Many retirees admit they are living longer than they expected, and long-term inflation is really taking its toll, says Steve Bowlds, president of Retirement Benefit Advisors, Sand Springs, Okla.
"Even though we had low inflation through the 1990s, it still has a cumulative effect. The problem retirees are facing today is that they are living much longer in retirement than they anticipated at the time they retired," he explains.
Retirees may be spending as much as 25-30 years in retirement, so retirees that Bowlds started working with in 1979 are now in their 24th year of retirement.
"The buying power of the money they had when they retired has eroded to purchase probably 60% of what it could buy back then," he says.
Furthermore, the downturn in interest rates and yields on fixed investments is squeezing retirees who are holding on to conservative vehicles like certificates of deposit.
"Its a major concern for people in post-retirement who invest conservatively and just try to live off interest," says Joseph T. Molony, a financial representative of the Northwestern Mutual Financial Network, Lancaster, Pa.
Molony recommends that younger retirees create a balanced portfolio that will generate the income they need for a long retirement.

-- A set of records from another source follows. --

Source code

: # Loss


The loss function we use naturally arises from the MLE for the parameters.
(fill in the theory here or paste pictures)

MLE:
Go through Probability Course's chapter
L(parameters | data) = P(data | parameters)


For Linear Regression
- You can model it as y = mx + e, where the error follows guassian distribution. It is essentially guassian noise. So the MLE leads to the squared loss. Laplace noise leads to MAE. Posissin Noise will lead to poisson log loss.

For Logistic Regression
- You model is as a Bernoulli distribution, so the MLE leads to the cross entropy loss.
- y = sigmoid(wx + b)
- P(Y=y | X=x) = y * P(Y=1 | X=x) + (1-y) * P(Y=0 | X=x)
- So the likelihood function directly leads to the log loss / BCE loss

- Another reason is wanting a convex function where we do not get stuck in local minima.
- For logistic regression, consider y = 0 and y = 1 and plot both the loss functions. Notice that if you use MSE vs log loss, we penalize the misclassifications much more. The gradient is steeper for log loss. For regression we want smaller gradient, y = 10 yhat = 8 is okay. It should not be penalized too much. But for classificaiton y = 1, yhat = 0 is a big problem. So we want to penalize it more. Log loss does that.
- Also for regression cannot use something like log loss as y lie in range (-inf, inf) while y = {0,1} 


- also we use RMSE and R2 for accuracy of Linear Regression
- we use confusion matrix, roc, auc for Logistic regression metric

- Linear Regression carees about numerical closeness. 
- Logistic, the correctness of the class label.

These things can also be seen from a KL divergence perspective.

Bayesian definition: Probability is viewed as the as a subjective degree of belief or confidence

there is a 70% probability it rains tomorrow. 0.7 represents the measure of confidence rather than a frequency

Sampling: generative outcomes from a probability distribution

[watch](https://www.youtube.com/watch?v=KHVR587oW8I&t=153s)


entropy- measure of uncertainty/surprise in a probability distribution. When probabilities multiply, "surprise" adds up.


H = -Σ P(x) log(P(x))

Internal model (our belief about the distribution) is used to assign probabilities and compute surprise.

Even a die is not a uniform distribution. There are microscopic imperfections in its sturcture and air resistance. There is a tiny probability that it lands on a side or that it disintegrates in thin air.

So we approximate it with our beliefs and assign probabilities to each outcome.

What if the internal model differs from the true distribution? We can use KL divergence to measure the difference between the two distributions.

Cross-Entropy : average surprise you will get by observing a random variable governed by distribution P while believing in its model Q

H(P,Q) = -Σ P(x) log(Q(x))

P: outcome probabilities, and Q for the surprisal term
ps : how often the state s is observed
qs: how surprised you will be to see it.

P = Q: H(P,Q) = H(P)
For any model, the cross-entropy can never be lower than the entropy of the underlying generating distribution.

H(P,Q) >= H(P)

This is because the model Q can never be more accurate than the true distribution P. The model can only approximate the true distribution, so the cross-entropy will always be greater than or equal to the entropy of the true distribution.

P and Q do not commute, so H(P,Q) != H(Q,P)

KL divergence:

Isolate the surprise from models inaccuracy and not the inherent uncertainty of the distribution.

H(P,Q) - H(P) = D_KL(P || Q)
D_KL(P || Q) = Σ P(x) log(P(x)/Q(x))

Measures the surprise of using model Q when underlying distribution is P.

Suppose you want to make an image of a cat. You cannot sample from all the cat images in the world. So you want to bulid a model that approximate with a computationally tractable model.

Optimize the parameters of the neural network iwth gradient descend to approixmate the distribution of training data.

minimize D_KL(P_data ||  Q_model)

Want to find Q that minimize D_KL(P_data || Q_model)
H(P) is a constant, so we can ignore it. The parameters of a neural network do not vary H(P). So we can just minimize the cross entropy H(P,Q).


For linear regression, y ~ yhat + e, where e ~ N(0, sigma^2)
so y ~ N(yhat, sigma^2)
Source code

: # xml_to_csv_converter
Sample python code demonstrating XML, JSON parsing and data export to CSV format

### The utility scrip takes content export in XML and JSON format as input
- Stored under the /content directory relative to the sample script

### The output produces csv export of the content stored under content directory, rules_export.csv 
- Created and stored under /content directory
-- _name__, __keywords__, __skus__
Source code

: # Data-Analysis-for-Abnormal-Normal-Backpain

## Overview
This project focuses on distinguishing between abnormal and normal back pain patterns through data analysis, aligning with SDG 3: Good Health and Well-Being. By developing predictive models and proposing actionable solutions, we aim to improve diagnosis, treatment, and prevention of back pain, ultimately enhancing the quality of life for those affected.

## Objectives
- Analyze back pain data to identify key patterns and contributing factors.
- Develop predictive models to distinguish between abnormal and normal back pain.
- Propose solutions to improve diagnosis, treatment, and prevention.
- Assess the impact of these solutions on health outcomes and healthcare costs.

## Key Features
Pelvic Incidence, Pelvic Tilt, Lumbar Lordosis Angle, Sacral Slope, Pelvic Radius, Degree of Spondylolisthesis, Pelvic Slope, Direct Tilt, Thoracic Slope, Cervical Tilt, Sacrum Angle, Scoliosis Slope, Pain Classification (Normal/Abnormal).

He suggests an "ideal portfolio allocation," which is a function of the assets available for investment.
For example, when working with a client who may have $2 million of investable assets to work with, if they only need $100,000 a year through retirement, their portfolio only needs to generate a 5% annual return. "Their risk tolerance only has to be as high as necessary to sustain their standard of living given the amount of invested funds they have available," says Molony.
But older retirees who have a lot of money invested in CDs have seen returns drop to as low as 1%, says Robert A. Kaiser, president of Kaiser Financial Group, Fanwood, N.J. "The CD money has really hurt senior retirees."
A strategy Kaiser has recommended to retirees who are looking to increase their income generated by CDs is to use two insurance products–a life annuity and life insurance.
An 80-year-old client of Kaiser had a CD that was generating income of just over 1%. By moving this money into an immediate annuity with lifetime income, her annual income increased to about 10%. "The yield on that is very high," he says.
Of course, the problem with a lifetime annuity is upon death there are no proceeds payable to heirs, Kaiser explains. If his client passed away in the next couple years, Kaiser knows he would have some very angry heirs to deal with.